A Swim in the Pond

I loved this book, one of the better tomes on writing best practices. Why? Well, I like to think this is a masterclass in teaching honed after working with eager students through the years. Read the story from a famous Russian author. And then, you have the opportunity for a professional teacher, storyteller, and practitioner to break the piece down, highlighting trends and takeaways. One can agree with the synopsis. Or, disagree. And, most importantly, learn through this process.
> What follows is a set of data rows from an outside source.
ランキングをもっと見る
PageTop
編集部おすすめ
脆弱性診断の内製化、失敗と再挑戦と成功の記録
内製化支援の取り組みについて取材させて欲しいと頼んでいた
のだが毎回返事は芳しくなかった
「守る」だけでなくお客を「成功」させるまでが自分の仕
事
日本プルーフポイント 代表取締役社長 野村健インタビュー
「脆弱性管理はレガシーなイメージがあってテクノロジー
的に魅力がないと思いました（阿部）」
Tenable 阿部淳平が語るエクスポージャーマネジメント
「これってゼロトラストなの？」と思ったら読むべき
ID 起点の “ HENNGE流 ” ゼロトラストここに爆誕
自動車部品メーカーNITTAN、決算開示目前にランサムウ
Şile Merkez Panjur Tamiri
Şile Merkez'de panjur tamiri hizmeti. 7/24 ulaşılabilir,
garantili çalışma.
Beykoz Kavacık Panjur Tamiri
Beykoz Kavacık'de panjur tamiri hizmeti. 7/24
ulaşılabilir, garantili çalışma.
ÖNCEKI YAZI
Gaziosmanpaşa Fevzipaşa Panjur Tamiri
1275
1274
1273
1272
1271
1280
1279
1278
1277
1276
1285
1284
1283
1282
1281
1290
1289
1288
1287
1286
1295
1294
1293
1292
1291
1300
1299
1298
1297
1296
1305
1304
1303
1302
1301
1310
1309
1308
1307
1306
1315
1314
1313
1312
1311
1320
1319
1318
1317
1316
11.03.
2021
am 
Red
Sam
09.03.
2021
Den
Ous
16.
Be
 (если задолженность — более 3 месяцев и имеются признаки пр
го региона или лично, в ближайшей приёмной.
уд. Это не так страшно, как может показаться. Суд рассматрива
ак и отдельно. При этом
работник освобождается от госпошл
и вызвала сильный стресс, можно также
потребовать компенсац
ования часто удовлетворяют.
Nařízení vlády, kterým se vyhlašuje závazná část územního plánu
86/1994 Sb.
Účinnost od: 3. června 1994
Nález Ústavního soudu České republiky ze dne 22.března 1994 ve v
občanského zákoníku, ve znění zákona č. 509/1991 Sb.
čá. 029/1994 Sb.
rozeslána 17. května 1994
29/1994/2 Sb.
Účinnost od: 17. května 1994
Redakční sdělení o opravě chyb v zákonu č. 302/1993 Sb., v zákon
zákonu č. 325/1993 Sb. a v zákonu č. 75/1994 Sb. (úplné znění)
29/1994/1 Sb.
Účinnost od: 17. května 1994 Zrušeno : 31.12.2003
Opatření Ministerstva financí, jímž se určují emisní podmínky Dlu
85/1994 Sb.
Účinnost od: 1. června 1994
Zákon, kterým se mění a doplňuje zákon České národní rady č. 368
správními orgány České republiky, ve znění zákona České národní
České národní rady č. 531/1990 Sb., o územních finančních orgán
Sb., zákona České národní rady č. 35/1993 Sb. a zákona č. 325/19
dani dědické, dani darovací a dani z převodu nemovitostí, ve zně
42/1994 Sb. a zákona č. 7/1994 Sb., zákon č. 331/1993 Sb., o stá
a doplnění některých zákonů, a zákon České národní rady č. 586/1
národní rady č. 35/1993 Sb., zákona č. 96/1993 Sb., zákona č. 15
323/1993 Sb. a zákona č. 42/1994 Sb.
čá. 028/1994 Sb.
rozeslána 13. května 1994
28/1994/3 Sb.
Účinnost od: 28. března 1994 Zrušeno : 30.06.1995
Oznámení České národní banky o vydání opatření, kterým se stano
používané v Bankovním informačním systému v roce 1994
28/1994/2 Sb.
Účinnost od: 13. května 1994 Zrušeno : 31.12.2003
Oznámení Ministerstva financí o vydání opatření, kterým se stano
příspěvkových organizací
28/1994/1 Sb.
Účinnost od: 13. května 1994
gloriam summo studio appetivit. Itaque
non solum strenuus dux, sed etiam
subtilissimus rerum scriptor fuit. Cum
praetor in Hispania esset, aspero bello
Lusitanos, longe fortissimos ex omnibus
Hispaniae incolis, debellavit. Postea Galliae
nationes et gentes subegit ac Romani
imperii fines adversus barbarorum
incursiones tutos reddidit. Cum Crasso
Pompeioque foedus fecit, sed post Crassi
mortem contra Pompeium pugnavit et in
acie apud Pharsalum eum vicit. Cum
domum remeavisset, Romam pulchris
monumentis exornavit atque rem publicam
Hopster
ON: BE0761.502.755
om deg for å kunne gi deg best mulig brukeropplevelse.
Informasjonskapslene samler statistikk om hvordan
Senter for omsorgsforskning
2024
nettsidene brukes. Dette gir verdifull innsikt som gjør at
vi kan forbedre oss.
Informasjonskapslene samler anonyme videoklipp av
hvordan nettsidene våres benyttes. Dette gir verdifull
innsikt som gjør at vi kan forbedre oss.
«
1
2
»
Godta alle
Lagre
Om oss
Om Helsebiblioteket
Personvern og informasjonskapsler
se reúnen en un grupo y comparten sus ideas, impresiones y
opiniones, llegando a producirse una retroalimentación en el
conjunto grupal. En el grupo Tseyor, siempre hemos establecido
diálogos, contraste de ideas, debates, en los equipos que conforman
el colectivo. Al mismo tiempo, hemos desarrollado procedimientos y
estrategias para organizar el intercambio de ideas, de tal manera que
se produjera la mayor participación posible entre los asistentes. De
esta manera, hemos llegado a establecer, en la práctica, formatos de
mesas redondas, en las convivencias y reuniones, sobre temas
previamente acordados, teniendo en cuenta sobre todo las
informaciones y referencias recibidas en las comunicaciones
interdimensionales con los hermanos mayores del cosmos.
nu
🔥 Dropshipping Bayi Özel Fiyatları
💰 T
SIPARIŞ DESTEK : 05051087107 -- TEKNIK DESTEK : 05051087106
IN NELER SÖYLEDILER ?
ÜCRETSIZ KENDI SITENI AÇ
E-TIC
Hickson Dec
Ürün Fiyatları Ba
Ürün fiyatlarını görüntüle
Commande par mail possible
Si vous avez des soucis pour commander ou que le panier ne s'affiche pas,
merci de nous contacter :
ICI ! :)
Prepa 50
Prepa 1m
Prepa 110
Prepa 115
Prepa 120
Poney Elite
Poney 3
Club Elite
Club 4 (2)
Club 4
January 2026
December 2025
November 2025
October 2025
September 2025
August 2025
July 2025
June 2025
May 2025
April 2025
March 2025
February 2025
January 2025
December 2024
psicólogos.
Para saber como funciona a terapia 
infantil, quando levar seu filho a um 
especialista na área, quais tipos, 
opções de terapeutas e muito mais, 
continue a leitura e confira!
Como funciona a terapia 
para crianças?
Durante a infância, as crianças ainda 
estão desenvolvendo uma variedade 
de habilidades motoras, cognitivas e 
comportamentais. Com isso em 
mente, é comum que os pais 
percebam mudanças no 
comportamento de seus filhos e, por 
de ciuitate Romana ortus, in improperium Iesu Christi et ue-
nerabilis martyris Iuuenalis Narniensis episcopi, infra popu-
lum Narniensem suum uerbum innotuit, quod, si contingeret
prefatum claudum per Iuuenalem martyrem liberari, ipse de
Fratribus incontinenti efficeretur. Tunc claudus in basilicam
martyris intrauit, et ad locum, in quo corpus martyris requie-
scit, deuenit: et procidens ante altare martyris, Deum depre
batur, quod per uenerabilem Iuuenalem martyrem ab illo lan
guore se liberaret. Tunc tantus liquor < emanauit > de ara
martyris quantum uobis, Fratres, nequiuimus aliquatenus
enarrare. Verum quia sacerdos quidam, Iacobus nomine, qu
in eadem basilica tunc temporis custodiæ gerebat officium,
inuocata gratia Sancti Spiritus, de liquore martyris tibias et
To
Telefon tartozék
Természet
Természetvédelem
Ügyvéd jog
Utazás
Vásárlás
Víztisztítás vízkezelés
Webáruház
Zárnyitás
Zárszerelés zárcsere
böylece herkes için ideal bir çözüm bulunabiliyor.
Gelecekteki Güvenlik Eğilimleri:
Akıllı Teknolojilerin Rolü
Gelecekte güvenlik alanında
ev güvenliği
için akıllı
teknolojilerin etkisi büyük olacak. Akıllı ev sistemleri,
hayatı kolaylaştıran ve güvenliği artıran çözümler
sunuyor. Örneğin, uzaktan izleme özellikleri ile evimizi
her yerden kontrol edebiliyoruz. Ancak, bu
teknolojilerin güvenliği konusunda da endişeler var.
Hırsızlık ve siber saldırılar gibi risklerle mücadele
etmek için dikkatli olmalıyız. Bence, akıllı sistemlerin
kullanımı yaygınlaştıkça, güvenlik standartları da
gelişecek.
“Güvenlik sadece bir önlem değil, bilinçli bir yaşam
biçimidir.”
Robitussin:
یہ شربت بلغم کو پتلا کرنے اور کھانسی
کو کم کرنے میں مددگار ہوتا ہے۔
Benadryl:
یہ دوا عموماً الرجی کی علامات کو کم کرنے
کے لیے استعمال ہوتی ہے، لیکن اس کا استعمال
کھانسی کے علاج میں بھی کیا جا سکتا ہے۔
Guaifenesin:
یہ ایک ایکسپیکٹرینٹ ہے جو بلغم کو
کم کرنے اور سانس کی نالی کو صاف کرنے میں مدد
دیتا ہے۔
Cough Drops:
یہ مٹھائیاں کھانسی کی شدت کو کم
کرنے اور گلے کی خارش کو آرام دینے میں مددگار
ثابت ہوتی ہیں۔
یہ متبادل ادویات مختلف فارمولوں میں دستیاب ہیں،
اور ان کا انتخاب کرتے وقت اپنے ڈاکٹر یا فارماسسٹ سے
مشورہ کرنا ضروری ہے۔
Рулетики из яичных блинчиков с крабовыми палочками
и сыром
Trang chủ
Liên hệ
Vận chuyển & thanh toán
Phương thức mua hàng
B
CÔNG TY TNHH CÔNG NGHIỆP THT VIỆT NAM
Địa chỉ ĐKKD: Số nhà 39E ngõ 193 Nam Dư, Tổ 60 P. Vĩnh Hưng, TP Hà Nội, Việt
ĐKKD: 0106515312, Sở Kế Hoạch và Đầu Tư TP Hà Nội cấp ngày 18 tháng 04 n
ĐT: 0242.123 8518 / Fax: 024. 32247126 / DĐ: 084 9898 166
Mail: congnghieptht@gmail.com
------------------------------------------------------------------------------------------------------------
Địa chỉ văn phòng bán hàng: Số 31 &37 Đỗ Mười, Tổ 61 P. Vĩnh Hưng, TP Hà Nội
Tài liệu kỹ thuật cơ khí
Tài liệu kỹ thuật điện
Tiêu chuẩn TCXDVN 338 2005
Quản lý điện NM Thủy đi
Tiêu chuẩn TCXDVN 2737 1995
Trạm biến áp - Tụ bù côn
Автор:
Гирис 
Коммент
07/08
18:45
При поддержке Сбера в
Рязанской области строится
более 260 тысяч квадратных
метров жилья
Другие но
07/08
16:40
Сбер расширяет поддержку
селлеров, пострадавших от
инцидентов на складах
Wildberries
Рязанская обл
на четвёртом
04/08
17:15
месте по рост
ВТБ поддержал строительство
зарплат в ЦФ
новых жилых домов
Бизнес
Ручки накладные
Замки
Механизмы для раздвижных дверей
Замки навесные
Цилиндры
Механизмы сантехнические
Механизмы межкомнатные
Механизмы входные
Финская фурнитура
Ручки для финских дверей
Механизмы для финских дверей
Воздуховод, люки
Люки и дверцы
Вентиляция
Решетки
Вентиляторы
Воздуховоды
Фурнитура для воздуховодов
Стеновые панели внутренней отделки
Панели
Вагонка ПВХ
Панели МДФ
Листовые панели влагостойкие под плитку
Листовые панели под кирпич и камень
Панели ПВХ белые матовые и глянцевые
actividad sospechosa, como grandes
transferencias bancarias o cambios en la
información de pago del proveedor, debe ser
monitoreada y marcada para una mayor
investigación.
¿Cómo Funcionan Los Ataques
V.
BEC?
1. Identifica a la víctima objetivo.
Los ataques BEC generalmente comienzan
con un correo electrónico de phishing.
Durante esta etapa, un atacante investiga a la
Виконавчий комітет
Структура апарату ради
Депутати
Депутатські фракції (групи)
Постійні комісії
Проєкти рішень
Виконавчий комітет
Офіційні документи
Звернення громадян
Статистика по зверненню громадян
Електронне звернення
With the recent invasion of Ukraine, this book evokes numerous questions that I couldn’t shake. These four writers stood tall during the height of a creative era. Did their work push a country toward revolution? Or, were the stories only a by product of an evolving, upcoming revolution simmering below the surface? That’s above my pay-grade; nor, does one’s views take away from what one can learn in these pages.

A Legacy:

And that’s the point, maybe the story you create isn’t the legacy you leave behind. I’ve never read any of Saunders’ other works. I will now. But remember, there are millions of books on the market-more each day. Too many choices. Not everyone conjures The Tempest and Julius Caesar or the Brothers Karamazov and The Nose. But what we communicate to others may reverberate for decades. Giving back matters.

Here were my highlights:

  1. There is importance in revision, sitting down / protect the process / start the work.
  2. The characters must transform. Where are they headed? Evolving?
  3. Evil is rarely done by actual folks who are evil. They believe they are right and just in their movement.
  4. Ask yourself, What is the heart of your story?
  5. There is power in omission.
  6. Rubin’s Vase and storytelling.
  7. Never sell your characters short. Refuse to cut corners.
  8. Think about objects and the messages they can convey. What does a truck say about the driver?
  9. Build patterns and repetition in your work. Then, change the pattern.
  10. An opening page shows nothing. Good structure is making aware the question we want the reader to ask … then, of course, answer the question.
  11. New characters alter the main, otherwise why would you introduce them?
  12. At the end of the story, we can imagine multiple paths. That makes a great story.
  13. Specific description works, an authorial trick. Ensure the description fits with the story. It’s not just a laundry list, the details carry the story forward.
  14. Variation vs stasis thinking. Have the character react differently to objects or actions that may be similar in nature.
  15. Cornfield Principle. Every piece of the story must be (1) entertaining and (2) advance the story.
  16. The rules of editing: Be specific and efficient. Use details. Always be escalating. Show, don’t tell.
  17. Art has to surprise its audience, which means the creator too.

Other Notes:

  • The ambiguity of Hamlet is what makes the story great … If the ghost is imaginary, it’s wrong for Hamlet to kill his uncle. If real, it’s necessary that he do so. That is part of the play’s power … And that is important.
  • The picture is the book. My glasses included.